> [Source extract]:
Injecting a rare shot of bipartisanship in the nation’s contentious health care overhaul, the Obama administration Jan. 3 cleared four Republican-led states to build their own consumer-friendly insurance markets.
With open enrollment for millions of uninsured Americans just nine months away — Oct. 1, 2013 — the four GOP-led states became part of a group totaling 17 states plus Washington, D.C., that have gotten an initial go-ahead to build and run insurance exchanges. Seven were approved Jan. 3.
Significantly, the list also included California, which has nearly 7.5 million uninsured residents, more than any other state. Democratic-led California was an early supporter of President Barack Obama’s health care law and had been working diligently on its plan.
Insurance exchanges are not something consumers are familiar with.
“Most people don’t really know what those words mean, but that’s OK,” said Rachel Klein, executive director of Enroll America, a nonprofit trying to educate the public about new benefits under the federal health care law. “What they really need to know is that there’s going to be a new way to buy health insurance.”
The new marketplaces are supposed to take the confusion and anxiety out of buying private health insurance for individuals and families who buy their coverage directly. Exchanges are meant to have the feel of an online travel site, an Expedia or Orbitz.
Exchanges will also offer some relief from sticker shock. Under the new law, about 8 in 10 customers in the new marketplaces will be eligible for income-based federal aid to help pay their premiums.
Small businesses will have separate access to their own exchanges.
The approvals announced Jan. 3 are provisional; administration officials said more work remains to be done before they’ll issue final sign-offs.
The GOP-led states conditionally approved are Idaho, Nevada, New Mexico, and Utah. Idaho and Utah have Republican governors and legislatures. Nevada and New Mexico have GOP governors, but Democrats control their legislatures.
“We’re on track for Idaho having a say over how this process works, instead of having the federal government dictate all of it,” said Jon Hanian, spokesman for Republican Gov. C.L. “Butch” Otter. The Legislature still has to weigh in.
A fifth Republican-led state, Mississippi, may yet win approval. However, the administration’s decision is complicated by a legal dispute between Republican state officials. The governor does not want to participate, while the insurance commissioner does.
The federal government will set up and run the new marketplaces in states that opt out of playing any role, and 19 Republican-led states have taken that route.
The rest of the states are either pursuing partnerships with Washington or still mulling their options.
Two states, Arkansas and Delaware, have been approved for partnerships. That means a state will handle consumer issues and oversee health plans while Washington takes on the back-office tasks of enrolling consumers and determining subsidies.
Right now, exchanges exist in only a couple of states, although some large private employers are also experimenting with them.
Originally a Republican idea, exchanges then won bipartisan support, only to be abandoned by many in the GOP once they were incorporated into Obama’s health care law.
The basic concept is that setting up a marketplace with clear-cut rules would benefit consumers and encourage insurance companies to compete, helping keep costs in check. Former Massachusetts Gov. Mitt Romney set up an exchange in that state under his 2006 health care overhaul law. And Utah has already launched one that caters to small businesses.

Dataset excerpts:
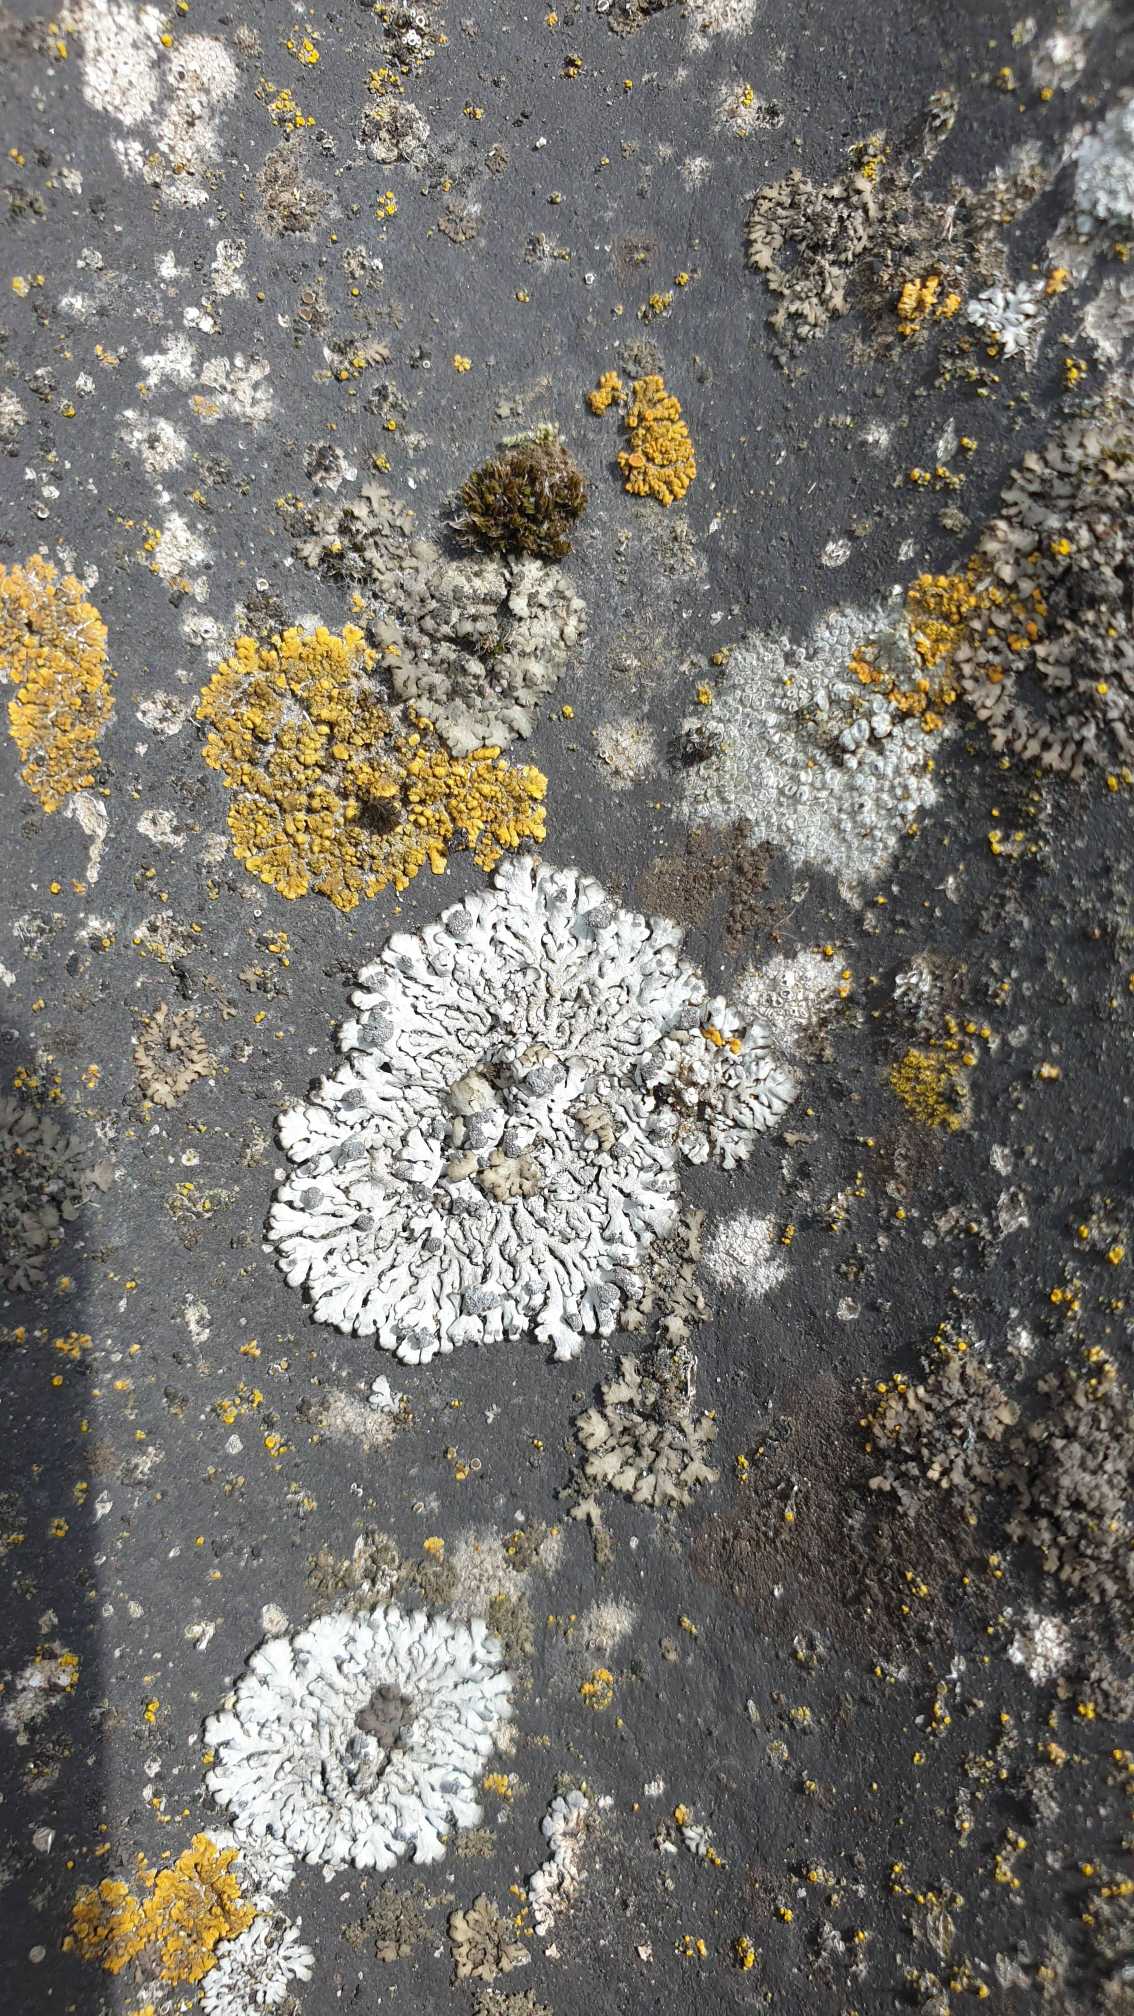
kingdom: Fungi
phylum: Ascomycota
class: Lecanoromycetes
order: Caliciales
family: Physciaceae
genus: Physcia
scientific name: Physcia caesia
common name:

> [What you are asked to do]: Using the article on state health insurance exchanges, say whether each statement agrees with it: (a) California has more uninsured residents than any other state; (b) Republicans control the Nevada legislature; (c) the approvals announced Jan. 3 are final. For each, answer yes or no and quote the words of the article that decide it.

> [Response]:
(a) Yes: "nearly 7.5 million uninsured residents, more than any other state."
(b) No: "Nevada and New Mexico have GOP governors, but Democrats control their legislatures."
(c) No: "The approvals announced Jan. 3 are provisional"